SHORT EXERCISE 1 = Output the rows as a JSON list of strings, one per line and skipping blank lines, starting at the line containing "collection date: 1903-01-23" and ending at the line containing "collectors: G. Vasey".

ERP vs Online Accounting: Which One Should You Choose?
A complete guide to the real differences between ERP systems and online accounting software, and which fits your business best.

Key Takeaways
- Accounting software manages numbers; an ERP manages your entire business
- If you issue more than 50 invoices a month, an ERP will save you time and errors
- The trend is toward lightweight ERPs that combine the best of both worlds
When a freelancer or small business sets out to digitize their operations, the first question is usually: "Do I need accounting software or an ERP?" The answer is not straightforward, because the line between the two categories has blurred. Many accounting tools have added management features, and many modern ERPs have simplified themselves to the point of resembling accounting apps.
This guide helps you understand the real differences -- not the marketing ones -- and make an informed decision based on your specific situation.
What online accounting software is
Online accounting software is a tool focused on recording and controlling your business finances. Its core functionality includes:
- Income and expense tracking. Transaction categorization, bank reconciliation, cash flow control.
- Basic invoicing. Issuing invoices, quotes, and delivery notes with predefined templates.
- Tax compliance. Generating tax forms, VAT ledgers, and reports for annual filings.
- Financial reports. Balance sheet, profit and loss statement, cash flow analysis.
Well-known examples in the Spanish market include Contasol, Quipu, and Anfix. They are effective tools for keeping your numbers in order and meeting tax obligations, but they do not aim to go much further.

INFORMATION PROVIDED =

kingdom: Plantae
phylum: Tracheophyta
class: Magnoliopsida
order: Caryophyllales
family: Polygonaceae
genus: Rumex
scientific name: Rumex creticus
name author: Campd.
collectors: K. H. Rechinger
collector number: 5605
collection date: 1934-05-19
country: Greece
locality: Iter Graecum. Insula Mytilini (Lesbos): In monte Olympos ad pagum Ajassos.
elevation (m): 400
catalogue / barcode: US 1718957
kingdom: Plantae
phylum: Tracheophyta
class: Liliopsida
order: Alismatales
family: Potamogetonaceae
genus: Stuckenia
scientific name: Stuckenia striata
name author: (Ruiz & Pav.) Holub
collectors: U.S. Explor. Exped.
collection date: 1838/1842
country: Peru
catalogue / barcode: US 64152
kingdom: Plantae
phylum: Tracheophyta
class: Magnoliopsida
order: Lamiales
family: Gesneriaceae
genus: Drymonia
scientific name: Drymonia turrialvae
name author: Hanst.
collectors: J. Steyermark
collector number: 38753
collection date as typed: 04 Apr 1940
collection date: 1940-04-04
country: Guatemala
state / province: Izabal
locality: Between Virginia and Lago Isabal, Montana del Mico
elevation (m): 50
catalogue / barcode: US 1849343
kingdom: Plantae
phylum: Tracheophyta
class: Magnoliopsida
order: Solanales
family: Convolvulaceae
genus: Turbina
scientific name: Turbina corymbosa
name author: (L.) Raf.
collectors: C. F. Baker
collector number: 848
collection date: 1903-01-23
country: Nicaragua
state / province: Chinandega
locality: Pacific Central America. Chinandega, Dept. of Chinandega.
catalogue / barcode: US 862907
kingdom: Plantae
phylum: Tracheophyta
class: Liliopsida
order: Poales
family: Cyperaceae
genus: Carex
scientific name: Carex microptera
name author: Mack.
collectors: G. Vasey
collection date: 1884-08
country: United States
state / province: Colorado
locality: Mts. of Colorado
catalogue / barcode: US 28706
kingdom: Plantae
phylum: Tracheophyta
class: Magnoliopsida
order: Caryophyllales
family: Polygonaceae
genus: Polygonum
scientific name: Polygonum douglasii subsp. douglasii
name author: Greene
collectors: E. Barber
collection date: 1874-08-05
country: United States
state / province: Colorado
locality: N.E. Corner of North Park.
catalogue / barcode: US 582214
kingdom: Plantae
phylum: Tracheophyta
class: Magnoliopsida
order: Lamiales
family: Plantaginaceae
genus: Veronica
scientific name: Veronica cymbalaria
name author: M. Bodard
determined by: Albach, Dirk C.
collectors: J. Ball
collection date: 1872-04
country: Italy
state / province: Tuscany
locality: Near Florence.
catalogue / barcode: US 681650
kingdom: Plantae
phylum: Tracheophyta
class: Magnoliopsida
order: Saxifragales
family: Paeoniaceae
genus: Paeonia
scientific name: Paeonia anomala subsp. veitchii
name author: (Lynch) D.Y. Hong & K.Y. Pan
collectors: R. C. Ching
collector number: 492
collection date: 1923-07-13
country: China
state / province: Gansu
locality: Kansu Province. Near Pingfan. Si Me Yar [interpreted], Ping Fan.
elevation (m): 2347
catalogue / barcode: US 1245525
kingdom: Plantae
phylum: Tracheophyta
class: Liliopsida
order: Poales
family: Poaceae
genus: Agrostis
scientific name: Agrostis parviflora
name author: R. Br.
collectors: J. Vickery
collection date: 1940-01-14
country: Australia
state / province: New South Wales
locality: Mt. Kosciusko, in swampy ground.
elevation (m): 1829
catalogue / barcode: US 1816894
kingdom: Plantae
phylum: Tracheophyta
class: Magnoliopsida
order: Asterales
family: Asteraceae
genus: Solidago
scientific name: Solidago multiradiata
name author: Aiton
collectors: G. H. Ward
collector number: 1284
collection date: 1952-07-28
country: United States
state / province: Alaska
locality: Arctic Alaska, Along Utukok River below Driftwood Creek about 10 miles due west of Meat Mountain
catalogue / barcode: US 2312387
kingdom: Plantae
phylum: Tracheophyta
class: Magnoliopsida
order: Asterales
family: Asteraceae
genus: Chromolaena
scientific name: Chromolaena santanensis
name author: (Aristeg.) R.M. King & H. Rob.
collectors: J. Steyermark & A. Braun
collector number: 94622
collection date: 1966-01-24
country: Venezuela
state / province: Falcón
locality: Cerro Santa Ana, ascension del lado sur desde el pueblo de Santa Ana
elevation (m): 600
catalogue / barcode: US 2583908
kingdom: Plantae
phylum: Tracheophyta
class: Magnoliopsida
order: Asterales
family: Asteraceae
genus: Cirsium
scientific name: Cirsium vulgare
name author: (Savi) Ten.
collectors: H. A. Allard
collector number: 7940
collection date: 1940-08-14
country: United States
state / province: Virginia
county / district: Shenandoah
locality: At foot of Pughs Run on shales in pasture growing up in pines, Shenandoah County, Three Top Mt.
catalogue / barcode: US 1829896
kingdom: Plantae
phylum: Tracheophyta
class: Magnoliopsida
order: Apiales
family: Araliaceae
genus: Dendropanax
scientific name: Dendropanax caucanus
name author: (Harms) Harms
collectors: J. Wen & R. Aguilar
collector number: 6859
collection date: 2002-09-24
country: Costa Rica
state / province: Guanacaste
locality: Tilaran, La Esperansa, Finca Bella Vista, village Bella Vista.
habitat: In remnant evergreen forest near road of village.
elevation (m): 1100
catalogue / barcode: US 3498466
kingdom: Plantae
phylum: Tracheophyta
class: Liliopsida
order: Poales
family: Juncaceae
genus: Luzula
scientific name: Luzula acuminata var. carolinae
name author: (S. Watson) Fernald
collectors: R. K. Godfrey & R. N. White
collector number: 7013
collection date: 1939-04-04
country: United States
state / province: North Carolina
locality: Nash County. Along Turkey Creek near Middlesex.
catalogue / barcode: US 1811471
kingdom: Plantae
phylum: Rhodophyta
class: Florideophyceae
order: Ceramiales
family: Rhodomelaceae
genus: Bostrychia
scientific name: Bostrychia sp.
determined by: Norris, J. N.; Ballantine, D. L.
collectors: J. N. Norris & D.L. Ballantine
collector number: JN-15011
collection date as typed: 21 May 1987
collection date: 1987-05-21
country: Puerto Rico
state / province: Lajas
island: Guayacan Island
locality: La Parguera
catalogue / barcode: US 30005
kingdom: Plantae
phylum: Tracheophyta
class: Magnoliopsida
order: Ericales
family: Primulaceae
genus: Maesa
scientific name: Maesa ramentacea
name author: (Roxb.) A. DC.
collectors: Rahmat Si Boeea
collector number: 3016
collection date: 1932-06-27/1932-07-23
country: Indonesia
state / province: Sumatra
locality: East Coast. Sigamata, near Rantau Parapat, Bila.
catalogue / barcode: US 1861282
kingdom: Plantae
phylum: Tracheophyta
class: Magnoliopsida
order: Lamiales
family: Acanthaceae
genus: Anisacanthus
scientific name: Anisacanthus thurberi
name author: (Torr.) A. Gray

SHORT EXERCISE 2 = According to the guide comparing ERP systems and online accounting software, how many invoices a month make an ERP worth it for saving time and errors?

COMPLETE ANSWER 1 =
[
  "collection date: 1903-01-23",
  "country: Nicaragua",
  "state / province: Chinandega",
  "locality: Pacific Central America. Chinandega, Dept. of Chinandega.",
  "catalogue / barcode: US 862907",
  "kingdom: Plantae",
  "phylum: Tracheophyta",
  "class: Liliopsida",
  "order: Poales",
  "family: Cyperaceae",
  "genus: Carex",
  "scientific name: Carex microptera",
  "name author: Mack.",
  "collectors: G. Vasey"
]

COMPLETE ANSWER 2 = More than 50 invoices a month.